(Collected data)
☆ ☆ ☆ ☆ ☆
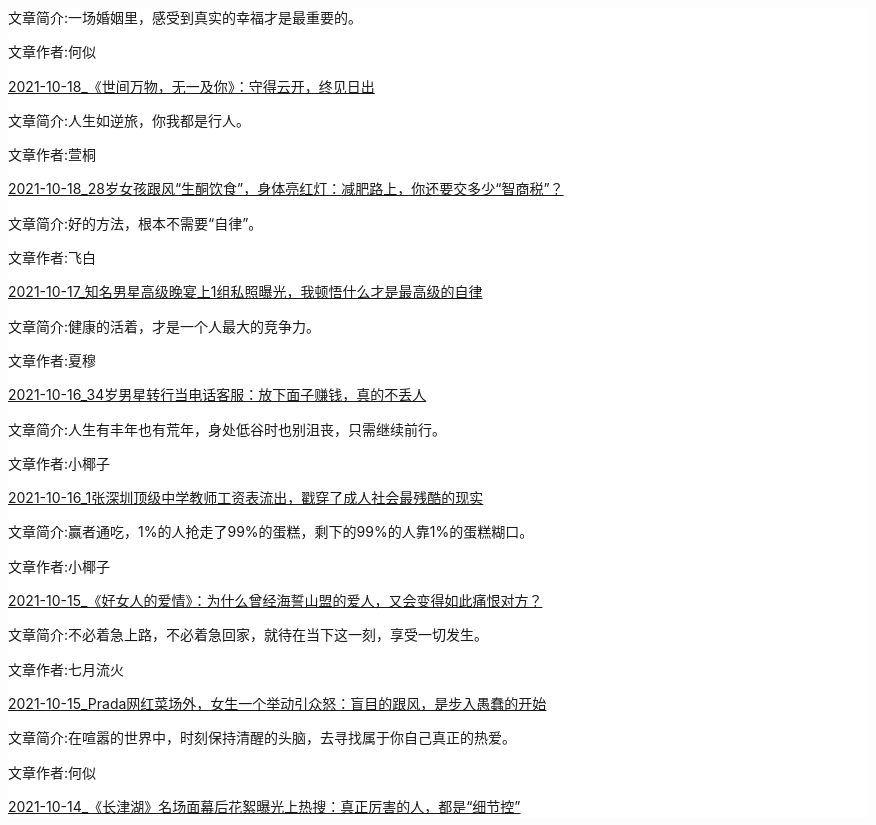 文章简介:一场婚姻里，​感受到真实的幸福才是最重要的。

文章作者:何似

[2021-10-18_《世间万物，无一及你》：守得云开，终见日出](http://mp.weixin.qq.com/s?__biz=MzA4MjA0NjgyOQ==&mid=2805062854&idx=2&sn=07d5fdc8f926fb398c4c0d3bfab5fab0&chksm=bd4ec6c48a394fd21fcfb0b71c383ac8648945d499b28eb223b84c36186a3426dc4db2cbc22a&scene=27#wechat_redirect)

文章简介:人生如逆旅，你我都是行人。

文章作者:萱桐

[2021-10-18_28岁女孩跟风“生酮饮食”，身体亮红灯：减肥路上，你还要交多少“智商税”？](http://mp.weixin.qq.com/s?__biz=MzA4MjA0NjgyOQ==&mid=2805062854&idx=1&sn=076ec5dc422330a6d41db3279673fa41&chksm=bd4ec6c48a394fd2e030e7597d8ff4d6522c4cc899e6a93efdb0082f6ad566895e8d97a57fea&scene=27#wechat_redirect)

文章简介:好的方法，根本不需要“自律”。

文章作者:飞白

[2021-10-17_知名男星高级晚宴上1组私照曝光，我顿悟什么才是最高级的自律](http://mp.weixin.qq.com/s?__biz=MzA4MjA0NjgyOQ==&mid=2805062853&idx=1&sn=3d00495aa71afcbd7b2301b647a804c0&chksm=bd4ec6c78a394fd17a78e837ff49f22ba97eb68e166070bfa4780ea7f84d5f459031df5d0706&scene=27#wechat_redirect)

文章简介:健康的活着，才是一个人最大的竞争力。

文章作者:夏穆

[2021-10-16_34岁男星转行当电话客服：放下面子赚钱，真的不丢人](http://mp.weixin.qq.com/s?__biz=MzA4MjA0NjgyOQ==&mid=2805062777&idx=2&sn=91f894b3f6422fc8665770cdf3580355&chksm=bd4ec67b8a394f6d3a5af5be495307d51878ff8b959279e900810374f72f2acafad669c237e3&scene=27#wechat_redirect)

文章简介:人生有丰年也有荒年，身处低谷时也别沮丧，只需继续前行。

文章作者:小椰子

[2021-10-16_1张深圳顶级中学教师工资表流出，戳穿了成人社会最残酷的现实](http://mp.weixin.qq.com/s?__biz=MzA4MjA0NjgyOQ==&mid=2805062777&idx=1&sn=5fcb1ba1d3a119cfe2125e6c41e74396&chksm=bd4ec67b8a394f6d750f5926d387635359bbae9367543a9c4ee3a9c1dbba49d0d489381caf2b&scene=27#wechat_redirect)

文章简介:赢者通吃，1%的人抢走了99%的蛋糕，剩下的99%的人靠1%的蛋糕糊口。

文章作者:小椰子

[2021-10-15_《好女人的爱情》：为什么曾经海誓山盟的爱人，又会变得如此痛恨对方？](http://mp.weixin.qq.com/s?__biz=MzA4MjA0NjgyOQ==&mid=2805062726&idx=2&sn=f4cc31a231c426a67d472bbaf040b665&chksm=bd4ec6448a394f525a95acacd6ede65ce3de9f4c9db0516a4ba5c5f4efb5223a6bbfa0d9024e&scene=27#wechat_redirect)

文章简介:不必着急上路，不必着急回家，就待在当下这一刻，享受一切发生。

文章作者:七月流火

[2021-10-15_Prada网红菜场外，女生一个举动引众怒：盲目的跟风，是步入愚蠢的开始](http://mp.weixin.qq.com/s?__biz=MzA4MjA0NjgyOQ==&mid=2805062726&idx=1&sn=c6e5103ad5274ce54c2ff12c3dcdcf1e&chksm=bd4ec6448a394f52390565df0d91658c7c0eb098675ad3a67c51176dcb812a594c278a2a9804&scene=27#wechat_redirect)

文章简介:在喧嚣的世界中，时刻保持清醒的头脑，去寻找属于你自己真正的热爱。

文章作者:何似

[2021-10-14_《长津湖》名场面幕后花絮曝光上热搜：真正厉害的人，都是“细节控”](http://mp.weixin.qq.com/s?__biz=MzA4MjA0NjgyOQ==&mid=2805062724&idx=1&sn=c18e37cf8b3eb8b2b946f9d21410f8f2&chksm=bd4ec6468a394f503212835a9c8b89768ddb08fb5375ba4b1d28d47eeb3c0ab9abd4774776eb&scene=27#wechat_redirect)
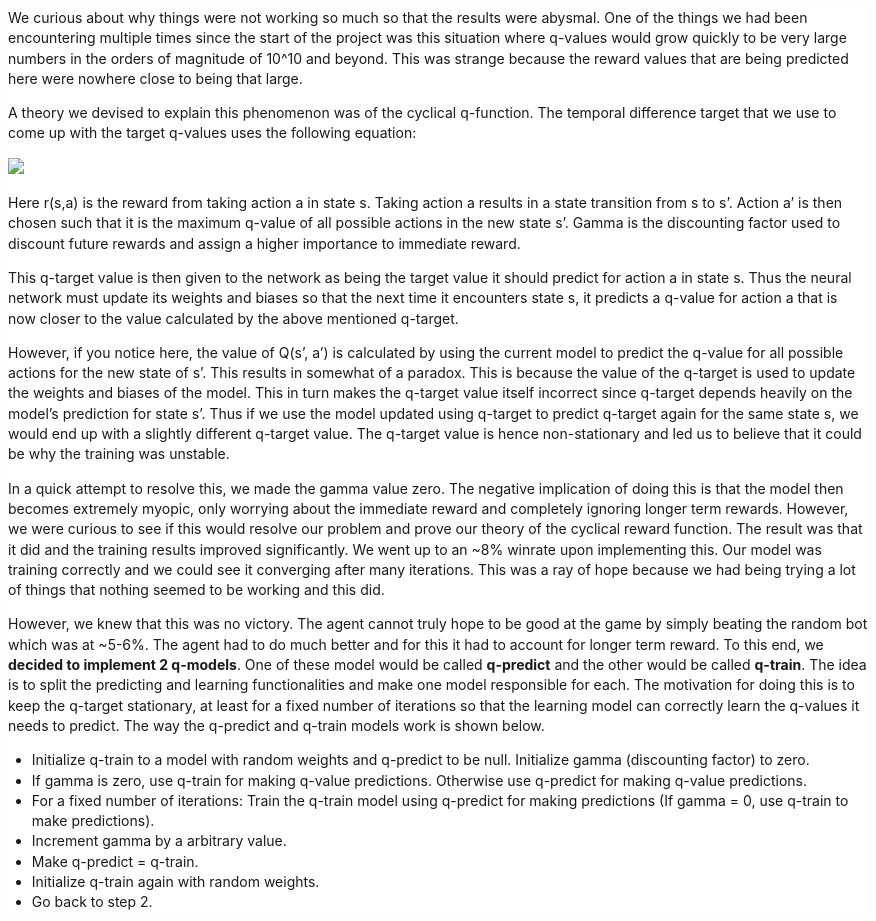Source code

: We curious about why things were not working so much so that the results were abysmal. One of the things we had been encountering multiple times since the start of the project was this situation where q-values would grow quickly to be very large numbers in the orders of magnitude of 10^10 and beyond. This was strange because the reward values that are being predicted here were nowhere close to being that large.

A theory we devised to explain this phenomenon was of the cyclical q-function. The temporal difference target that we use to come up with the target q-values uses the following equation:

![](/images/techincal_report_q_target.png)

Here r(s,a) is the reward from taking action a in state s. Taking action a results in a state transition from s to s’. Action a’ is then chosen such that it is the maximum q-value of all possible actions in the new state s’. Gamma is the discounting factor used to discount future rewards and assign a higher importance to immediate reward.

This q-target value is then given to the network as being the target value it should predict for action a in state s. Thus the neural network must update its weights and biases so that the next time it encounters state s, it predicts a q-value for action a that is now closer to the value calculated by the above mentioned q-target.

However, if you notice here, the value of Q(s’, a’) is calculated by using the current model to predict the q-value for all possible actions for the new state of s’. This results in somewhat of a paradox. This is because the value of the q-target is used to update the weights and biases of the model. This in turn makes the q-target value itself incorrect since q-target depends heavily on the model’s prediction for state s’. Thus if we use the model updated using q-target to predict q-target again for the same state s, we would end up with a slightly different q-target value. The q-target value is hence non-stationary and led us to believe that it could be why the training was unstable.

In a quick attempt to resolve this, we made the gamma value zero. The negative implication of doing this is that the model then becomes extremely myopic, only worrying about the immediate reward and completely ignoring longer term rewards. However, we were curious to see if this would resolve our problem and prove our theory of the cyclical reward function. The result was that it did and the training results improved significantly. We went up to an ~8% winrate upon implementing this. Our model was training correctly and we could see it converging after many iterations. This was a ray of hope because we had being trying a lot of things that nothing seemed to be working and this did.

However, we knew that this was no victory. The agent cannot truly hope to be good at the game by simply beating the random bot which was at ~5-6%. The agent had to do much better and for this it had to account for longer term reward. To this end, we **decided to implement 2 q-models**. One of these model would be called **q-predict** and the other would be called **q-train**. The idea is to split the predicting and learning functionalities and make one model responsible for each. The motivation for doing this is to keep the q-target stationary, at least for a fixed number of iterations so that the learning model can correctly learn the q-values it needs to predict. The way the q-predict and q-train models work is shown below.

- Initialize q-train to a model with random weights and q-predict to be null. Initialize gamma (discounting factor) to zero.
- If gamma is zero, use q-train for making q-value predictions. Otherwise use q-predict for making q-value predictions.
- For a fixed number of iterations: Train the q-train model using q-predict for making predictions (If gamma = 0, use q-train to make predictions).
- Increment gamma by a arbitrary value.
- Make q-predict = q-train.
- Initialize q-train again with random weights.
- Go back to step 2.
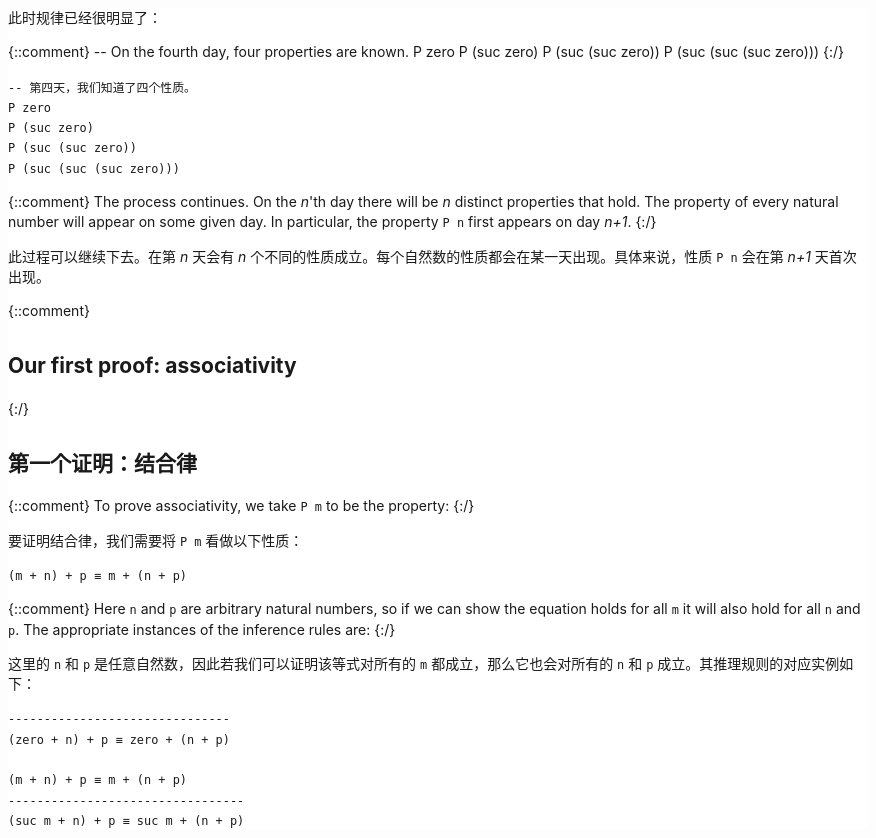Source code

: 此时规律已经很明显了：

{::comment}
    -- On the fourth day, four properties are known.
    P zero
    P (suc zero)
    P (suc (suc zero))
    P (suc (suc (suc zero)))
{:/}

    -- 第四天，我们知道了四个性质。
    P zero
    P (suc zero)
    P (suc (suc zero))
    P (suc (suc (suc zero)))

{::comment}
The process continues.  On the _n_'th day there will be _n_ distinct
properties that hold.  The property of every natural number will appear
on some given day.  In particular, the property `P n` first appears on
day _n+1_.
{:/}

此过程可以继续下去。在第 *n* 天会有 *n* 个不同的性质成立。每个自然数的性质都会在某一天出现。具体来说，性质 `P n` 会在第 *n+1* 天首次出现。


{::comment}
## Our first proof: associativity
{:/}

## 第一个证明：结合律

{::comment}
To prove associativity, we take `P m` to be the property:
{:/}

要证明结合律，我们需要将 `P m` 看做以下性质：

    (m + n) + p ≡ m + (n + p)

{::comment}
Here `n` and `p` are arbitrary natural numbers, so if we can show the
equation holds for all `m` it will also hold for all `n` and `p`.
The appropriate instances of the inference rules are:
{:/}

这里的 `n` 和 `p` 是任意自然数，因此若我们可以证明该等式对所有的 `m`
都成立，那么它也会对所有的 `n` 和 `p` 成立。其推理规则的对应实例如下：

    -------------------------------
    (zero + n) + p ≡ zero + (n + p)

    (m + n) + p ≡ m + (n + p)
    ---------------------------------
    (suc m + n) + p ≡ suc m + (n + p)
☆ ☆ ☆ ☆ ☆
Would you please repeat exactly the lines above, starting at the line with "Here r(s,a) is" and stopping at the line with "This q-target value", both included?

Here r(s,a) is the reward from taking action a in state s. Taking action a results in a state transition from s to s’. Action a’ is then chosen such that it is the maximum q-value of all possible actions in the new state s’. Gamma is the discounting factor used to discount future rewards and assign a higher importance to immediate reward.

This q-target value is then given to the network as being the target value it should predict for action a in state s. Thus the neural network must update its weights and biases so that the next time it encounters state s, it predicts a q-value for action a that is now closer to the value calculated by the above mentioned q-target.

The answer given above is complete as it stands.